There sure are some beauties out there not being remembered.


----------



## Flatband

PUT THEM ALL UP! As long as they are rubber powered,I'm sure to love them all!!!!!!!! Flatband


----------



## Dayhiker

Yup


----------



## lucifer93

I like Dan's new design Scallops


----------



## whipcrackdeadbunny

Put them all up, I miss some occasionally; and yes I accept bribes, but only cash or rare metals.


----------



## Sam

whipcrackdeadbunny said:


> Put them all up, I miss some occasionally; and yes I accept bribes, but only cash or rare metals.

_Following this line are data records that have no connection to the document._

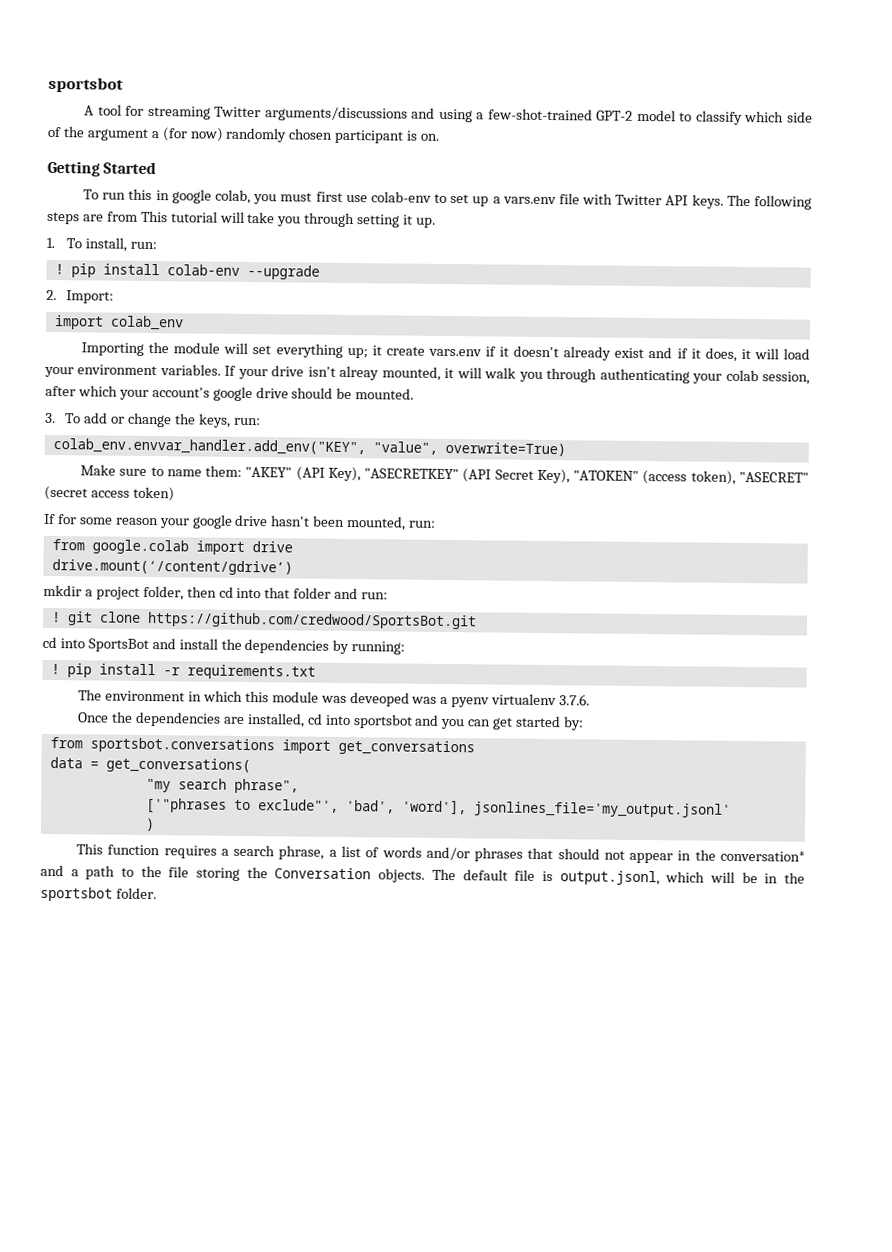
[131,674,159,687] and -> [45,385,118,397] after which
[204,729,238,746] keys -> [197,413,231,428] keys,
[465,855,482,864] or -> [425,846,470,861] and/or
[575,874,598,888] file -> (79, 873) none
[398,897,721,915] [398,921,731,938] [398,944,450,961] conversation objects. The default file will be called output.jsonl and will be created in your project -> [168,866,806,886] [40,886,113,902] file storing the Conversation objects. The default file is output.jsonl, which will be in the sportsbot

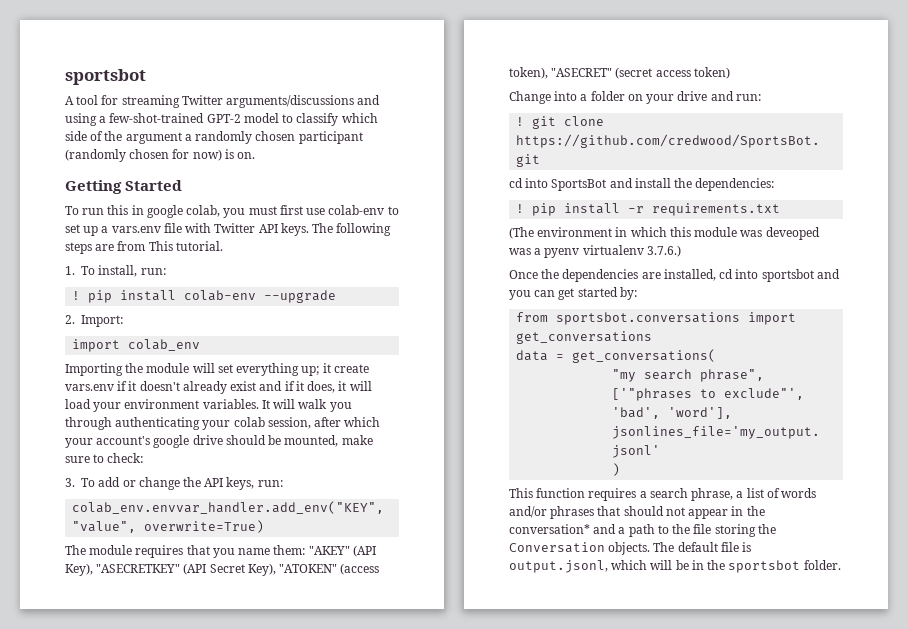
[161,127,224,142] (for now) -> (192, 137) none
(405, 136) none -> [65,149,222,162] (randomly chosen for now)
[170,211,437,228] tutorial will take you through setting it up. -> [175,241,223,251] tutorial.
[224,365,455,381] If your drive isn't alreay mounted, it -> [261,400,270,409] It
[355,388,415,400] mounted. -> [284,435,373,447] [65,453,144,463] mounted, make sure to check:
(196, 419) none -> [204,478,224,487] API
[80,464,164,477] Make sure to -> [65,545,235,558] The module requires that you
[44,513,437,531] [51,539,293,555] [51,559,293,576] [43,584,332,601] If for some reason your google drive hasn't been mounted, run: // from google.colab import drive // drive.mount(‘/content/gdrive’) // mkdir a project folder, then cd into that folder -> [509,91,708,104] Change into a folder on your drive
[244,638,406,655] dependencies by running: -> [695,178,775,191] dependencies:
[78,689,103,701] The -> [509,227,534,239] (The
[559,694,591,706] 3.7.6. -> [646,245,681,257] 3.7.6.)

I second that motion! Let it be presented to the senate!


----------



## ZDP-189

whipcrackdeadbunny said:


> Put them all up, I miss some occasionally; and yes I accept bribes, but only cash or rare metals.


Aluminium? Naw, sadly that's not a rare metal.


----------



## Sam

ZDP-189 said:


> Put them all up, I miss some occasionally; and yes I accept bribes, but only cash or rare metals.


Aluminium? Naw, sadly that's not a rare metal.
[/quote]
lol, it's rare in my collection...


----------



## whipcrackdeadbunny

ZDP-189 said:


> Put them all up, I miss some occasionally; and yes I accept bribes, but only cash or rare metals.


Aluminium? Naw, sadly that's not a rare metal.
[/quote]
I also take fruit and veg.


----------